= WHAT IS NEEDED =
All records, minus the pictures: write them out exactly.

= EXTRACTED DATA =

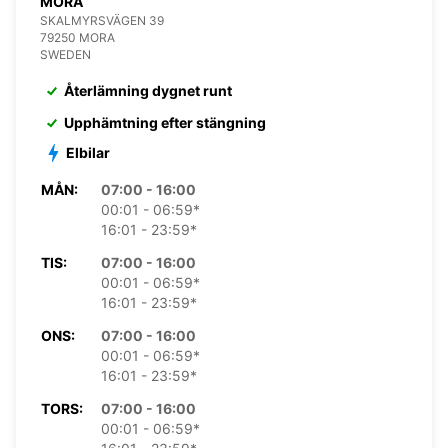
MORA
SKALMYRSVÄGEN 39
79250 MORA
SWEDEN
Återlämning dygnet runt
Upphämtning efter stängning
Elbilar
MÅN:
07:00 - 16:00
00:01 - 06:59*
16:01 - 23:59*
TIS:
07:00 - 16:00
00:01 - 06:59*
16:01 - 23:59*
ONS:
07:00 - 16:00
00:01 - 06:59*
16:01 - 23:59*
TORS:
07:00 - 16:00
00:01 - 06:59*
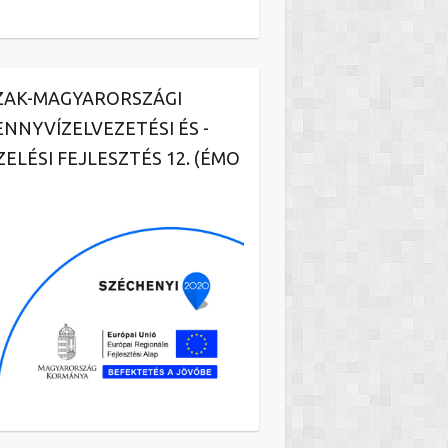
ZAK-MAGYARORSZÁGI
ENNYVÍZELVEZETÉSI ÉS -
ZELÉSI FEJLESZTÉS 12. (ÉMO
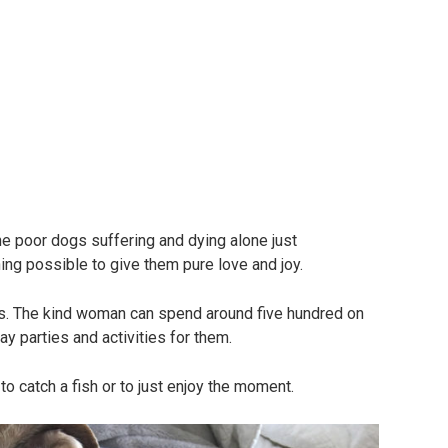
the poor dogs suffering and dying alone just
ing possible to give them pure love and joy.
es. The kind woman can spend around five hundred on
 parties and activities for them.
o catch a fish or to just enjoy the moment.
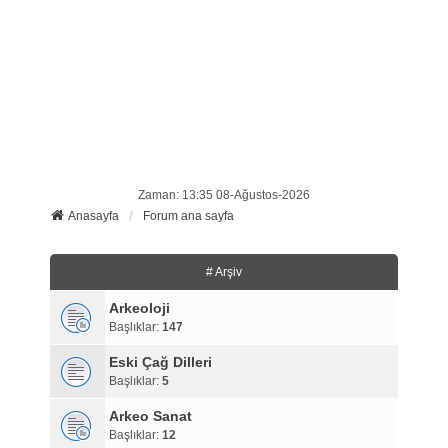
Zaman: 13:35 08-Ağustos-2026
Anasayfa
Forum ana sayfa
# Arşiv
Arkeoloji
Başlıklar:
147
Eski Çağ Dilleri
Başlıklar:
5
Arkeo Sanat
Başlıklar:
12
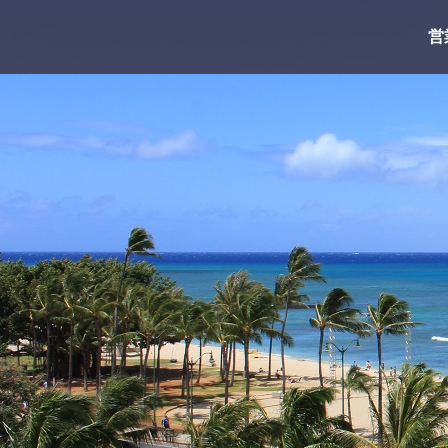
コ
営
ン
テ
ン
ツ
へ
ス
キ
ッ
プ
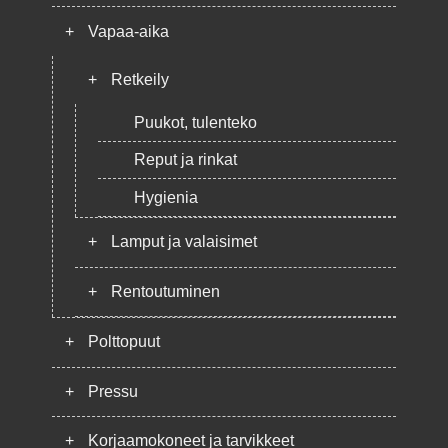
+
Vapaa-aika
+
Retkeily
Puukot, tulenteko
Reput ja rinkat
Hygienia
+
Lamput ja valaisimet
+
Rentoutuminen
+
Polttopuut
+
Pressu
+
Korjaamokoneet ja tarvikkeet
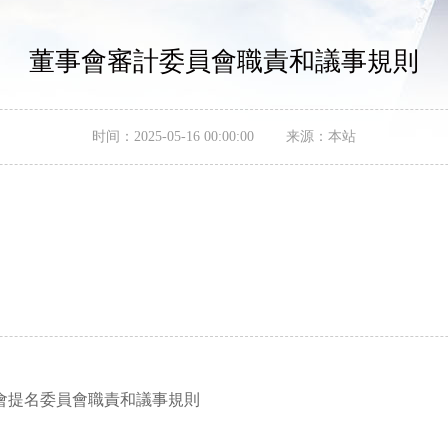
董事會審計委員會職責和議事規則
时间：2025-05-16 00:00:00 来源：本站
會提名委員會職責和議事規則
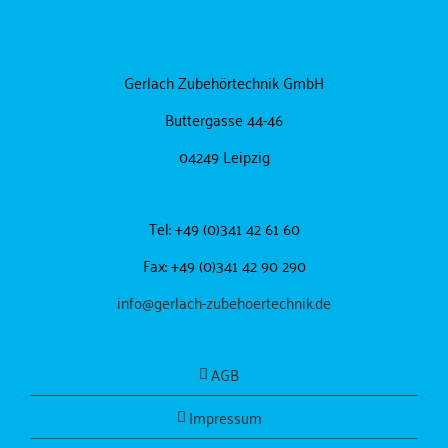
Gerlach Zubehörtechnik GmbH
Buttergasse 44-46
04249 Leipzig
Tel: +49 (0)341 42 61 60
Fax: +49 (0)341 42 90 290
info@gerlach-zubehoertechnik.de
AGB
Impressum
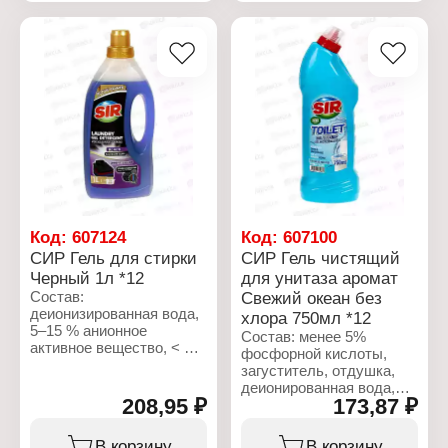
посуду чистой и
отбеливатель,
сияющей. Состав:
консервант
15%-30% анионное
(бензизотиазолинон,
активное вещество. 5%
метилизотиазолинон),
неионогенное активное
отдушка (линалоол),
вещество, отдушка,
краситель.
консервант
(метилхлоризотиазолинон)
Характеристики:
и красители.
Бренд: SIR
Тип товара: Средство
Характеристики:
для стирки
Бренд: SVO
Форма выпуска: Гель
Тип товара: Средство
для стирки
для мытья посуды
Назначение:
Код:
607124
Код:
607100
Аромат: Яблоко
универсальный
СИР Гель для стирки
СИР Гель чистящий
Объем: 1 л
Тип стирки: для
Черный 1л *12
для унитаза аромат
машинной стирки
Состав:
Свежий океан без
Объем: 1 л
деионизированная вода,
хлора 750мл *12
5–15 % анионное
Состав: менее 5%
активное вещество, < 5
фосфорной кислоты,
% неионогенное активное
загуститель, отдушка,
вещество, фосфонаты,
деионированная вода,
мыло, полимер,
208,95 ₽
173,87 ₽
краситель
ферменты, оптический
отбеливатель,
Характеристики:
В корзину
В корзину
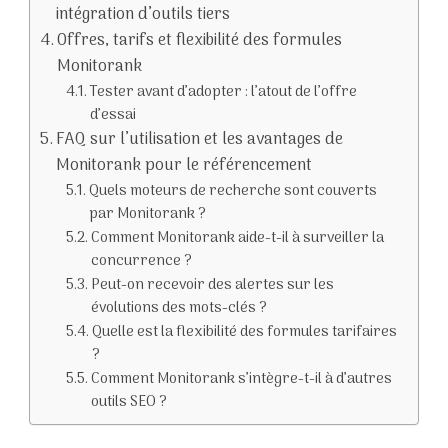
intégration d’outils tiers
Offres, tarifs et flexibilité des formules
Monitorank
Tester avant d’adopter : l’atout de l’offre
d’essai
FAQ sur l’utilisation et les avantages de
Monitorank pour le référencement
Quels moteurs de recherche sont couverts
par Monitorank ?
Comment Monitorank aide-t-il à surveiller la
concurrence ?
Peut-on recevoir des alertes sur les
évolutions des mots-clés ?
Quelle est la flexibilité des formules tarifaires
?
Comment Monitorank s’intègre-t-il à d’autres
outils SEO ?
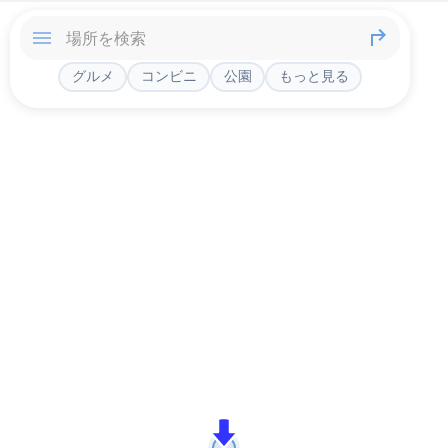
グルメ
コンビニ
公園
もっと見る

= ANSWER BOX =
MORA
SKALMYRSVÄGEN 39
79250 MORA
SWEDEN
Återlämning dygnet runt
Upphämtning efter stängning
Elbilar
MÅN:
07:00 - 16:00
00:01 - 06:59*
16:01 - 23:59*
TIS:
07:00 - 16:00
00:01 - 06:59*
16:01 - 23:59*
ONS:
07:00 - 16:00
00:01 - 06:59*
16:01 - 23:59*
TORS:
07:00 - 16:00
00:01 - 06:59*
ZAK-MAGYARORSZÁGI
ENNYVÍZELVEZETÉSI ÉS -
ZELÉSI FEJLESZTÉS 12. (ÉMO
the poor dogs suffering and dying alone just
ing possible to give them pure love and joy.
es. The kind woman can spend around five hundred on
 parties and activities for them.
o catch a fish or to just enjoy the moment.
Zaman: 13:35 08-Ağustos-2026
Anasayfa
Forum ana sayfa
# Arşiv
Arkeoloji
Başlıklar:
147
Eski Çağ Dilleri
Başlıklar:
5
Arkeo Sanat
Başlıklar:
12
コ
営
ン
テ
ン
ツ
へ
ス
キ
ッ
プ
+
Vapaa-aika
+
Retkeily
Puukot, tulenteko
Reput ja rinkat
Hygienia
+
Lamput ja valaisimet
+
Rentoutuminen
+
Polttopuut
+
Pressu
+
Korjaamokoneet ja tarvikkeet
董事會審計委員會職責和議事規則
时间：2025-05-16 00:00:00 来源：本站
會提名委員會職責和議事規則
Gerlach Zubehörtechnik GmbH
Buttergasse 44-46
04249 Leipzig
Tel: +49 (0)341 42 61 60
Fax: +49 (0)341 42 90 290
info@gerlach-zubehoertechnik.de
AGB
Impressum
посуду чистой и
отбеливатель,
сияющей. Состав:
консервант
15%-30% анионное
(бензизотиазолинон,
активное вещество. 5%
метилизотиазолинон),
неионогенное активное
отдушка (линалоол),
вещество, отдушка,
краситель.
консервант
(метилхлоризотиазолинон)
Характеристики:
и красители.
Бренд: SIR
Тип товара: Средство
Характеристики:
для стирки
Бренд: SVO
Форма выпуска: Гель
Тип товара: Средство
для стирки
для мытья посуды
Назначение:
Код:
607124
Код:
607100
Аромат: Яблоко
универсальный
СИР Гель для стирки
СИР Гель чистящий
Объем: 1 л
Тип стирки: для
Черный 1л *12
для унитаза аромат
машинной стирки
Состав:
Свежий океан без
Объем: 1 л
деионизированная вода,
хлора 750мл *12
5–15 % анионное
Состав: менее 5%
активное вещество, < 5
фосфорной кислоты,
% неионогенное активное
загуститель, отдушка,
вещество, фосфонаты,
деионированная вода,
мыло, полимер,
208,95 ₽
173,87 ₽
краситель
ферменты, оптический
отбеливатель,
Характеристики:
В корзину
В корзину
intégration d’outils tiers
Offres, tarifs et flexibilité des formules
Monitorank
Tester avant d’adopter : l’atout de l’offre
d’essai
FAQ sur l’utilisation et les avantages de
Monitorank pour le référencement
Quels moteurs de recherche sont couverts
par Monitorank ?
Comment Monitorank aide-t-il à surveiller la
concurrence ?
Peut-on recevoir des alertes sur les
évolutions des mots-clés ?
Quelle est la flexibilité des formules tarifaires
?
Comment Monitorank s’intègre-t-il à d’autres
outils SEO ?
グルメ
コンビニ
公園
もっと見る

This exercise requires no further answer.